1. Start with your “easiest” contacts.

The key here is asking the right things of the right people. If you’re looking for a recommendation, for example, you’re going to want to ask the people in your network who know you best and are most eager to help you. But if you need advice or a referral, you might also be looking to leverage your contacts in the middle-to-low familiarity range. “Pick up the phone or send them a personal note to say, ‘You’re someone I really admire and trust. I’d love to have a quick 10-minute conversation to get your advice.’ Most people, especially when they know you, will give you 10 minutes,” Thomas says.

2. Reach out the right way.

Keep your conversations brief and positive, especially if it’s a contact you aren’t really friends with. Remember, the phone call is only for 10 minutes, so share very briefly your key accomplishments, the type of position you’re looking for, and ask if they become aware of any job openings to please let you know. Don’t even think about mentioning what a pain your last manager was, or how unorganized your last company was. You want to sound excited about new opportunities and appreciative of the person’s time. And always thank your contacts, especially if their referrals and advice helped you land a new job or learn a new skill. It never hurts to send a thank you note.

3. Expand your network.

This is a short-term networking strategy that can also work in the long-term, i.e. if you’re just trying to acquire more contacts and don’t need something specific right now. Encourage people in your network to put you in contact with others in their networks who might be able to help you find what you’re looking for. “Finish your calls by asking if there’s anyone in their network whom they recommend you talk to,” Thomas says. “I’ve asked this question to my network many times, and my clients have done this as well, with terrific results. People are very willing to help us—we just need to ask!”

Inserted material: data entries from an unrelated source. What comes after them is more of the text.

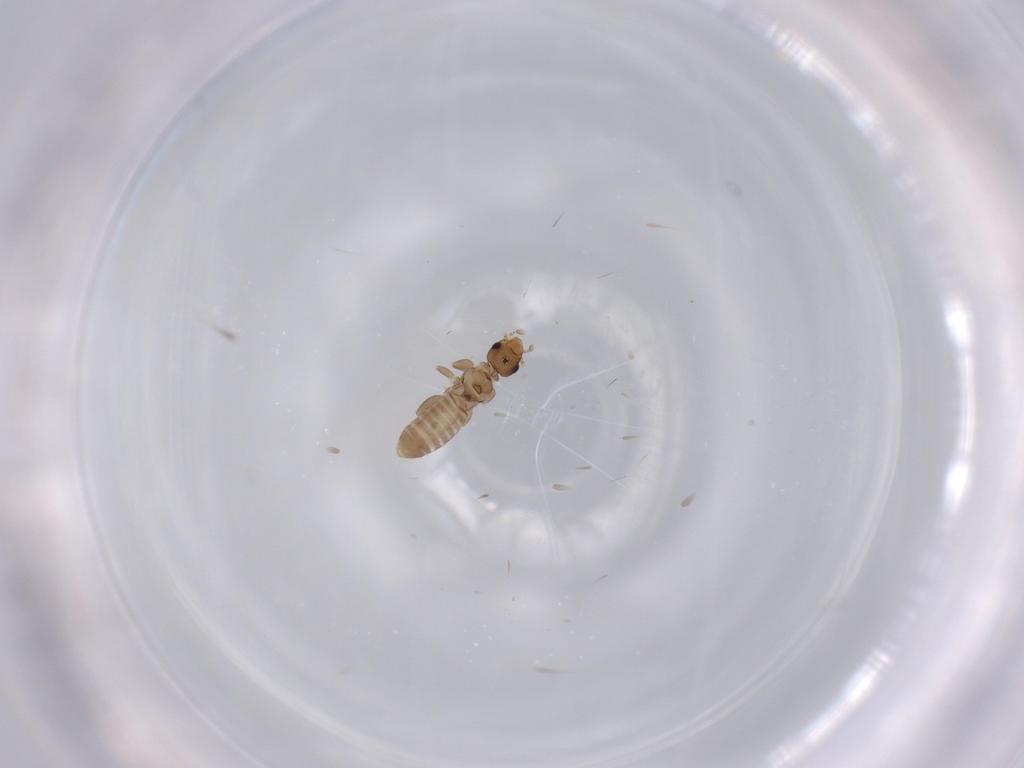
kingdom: Animalia
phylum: Arthropoda
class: Insecta
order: Psocodea
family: Liposcelididae
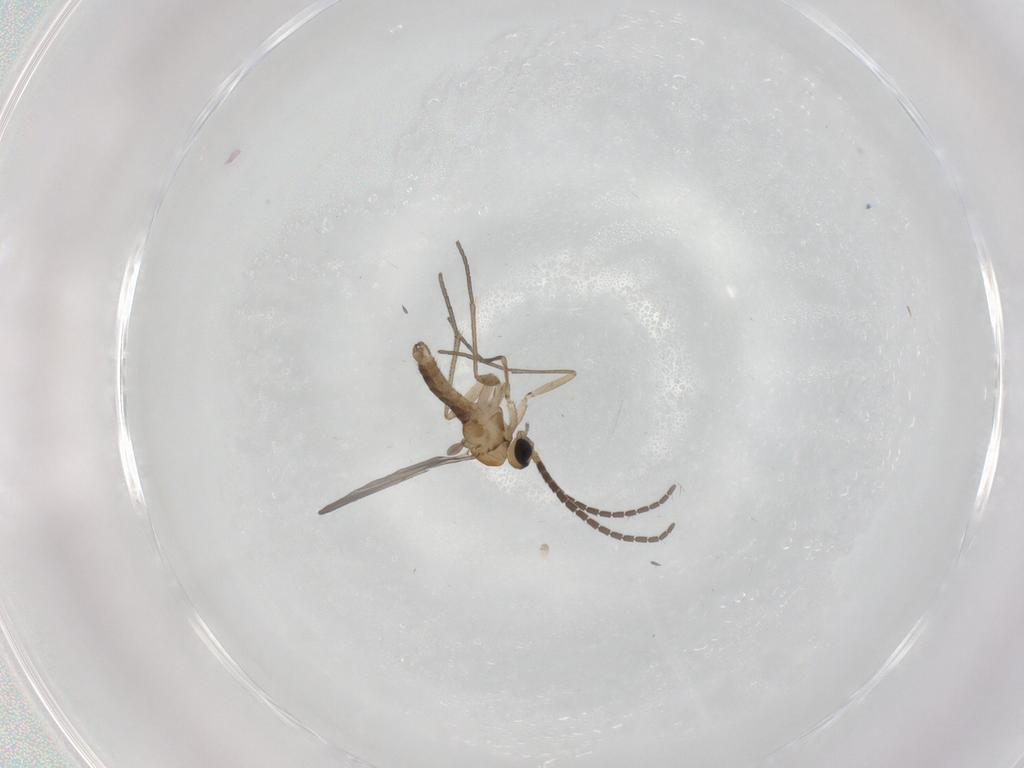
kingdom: Animalia
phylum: Arthropoda
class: Insecta
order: Diptera
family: Sciaridae
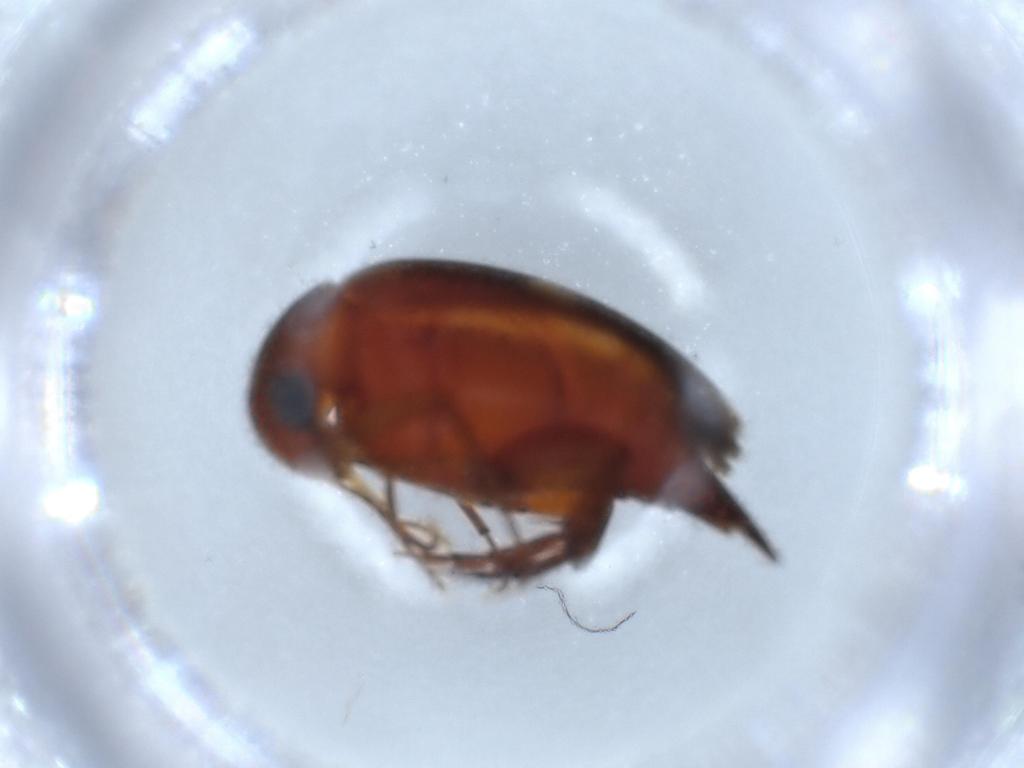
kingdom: Animalia
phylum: Arthropoda
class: Insecta
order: Coleoptera
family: Mordellidae
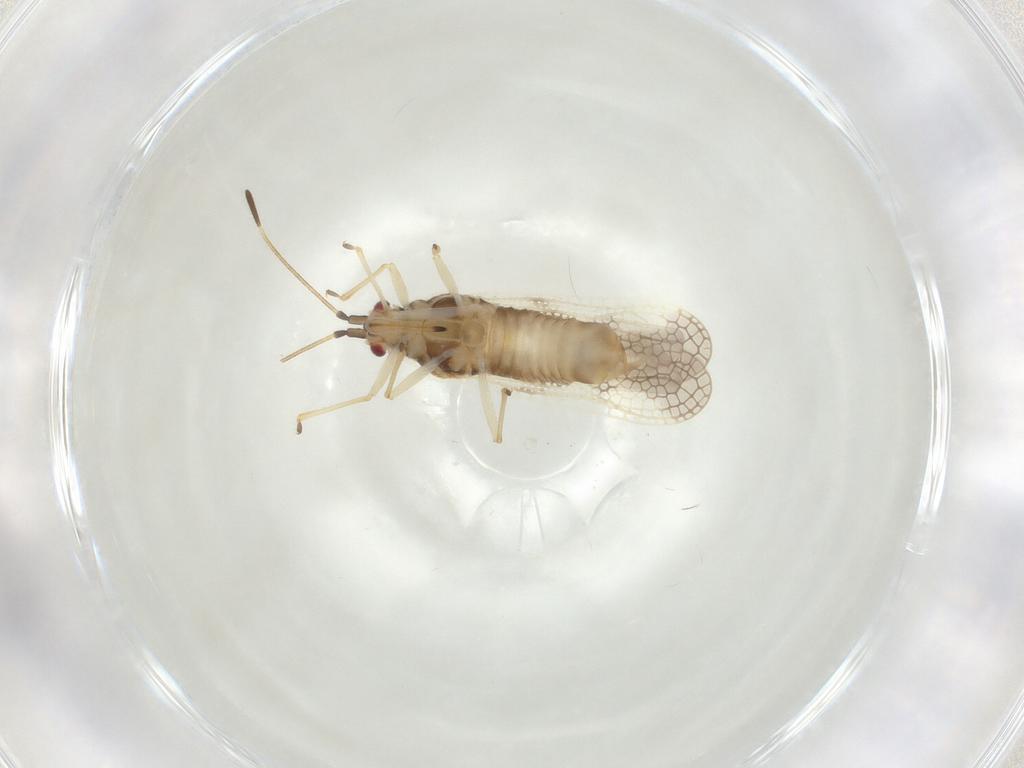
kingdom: Animalia
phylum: Arthropoda
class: Insecta
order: Hemiptera
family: Tingidae
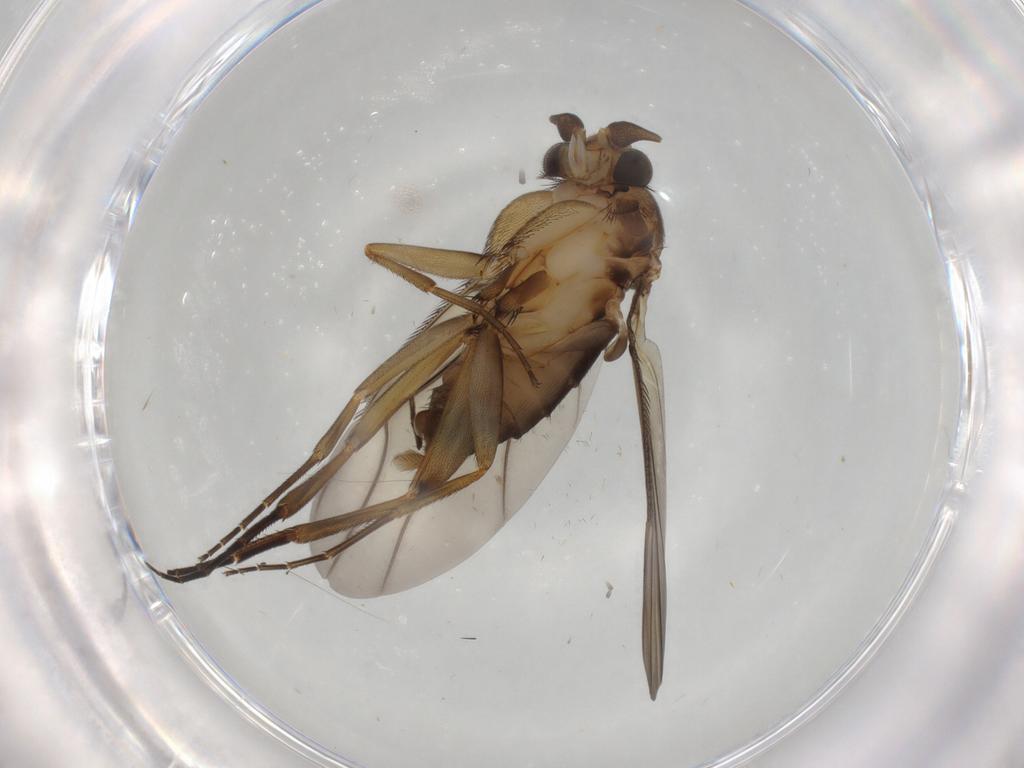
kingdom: Animalia
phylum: Arthropoda
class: Insecta
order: Diptera
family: Phoridae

And unless you haven’t quit your job yet, you want the whole world to know you’re looking for a job. It’s a good idea to let as many contacts as possible know you’re looking, that way your name will be top-of-mind when they hear about positions that could be perfect for you. If you can, update your Levo, LinkedIn, and maybe even your social media profiles to say you’re on the job hunt. The more people who know you’re looking for a job, the more advice, job leads, and referrals you’ll get sent your way.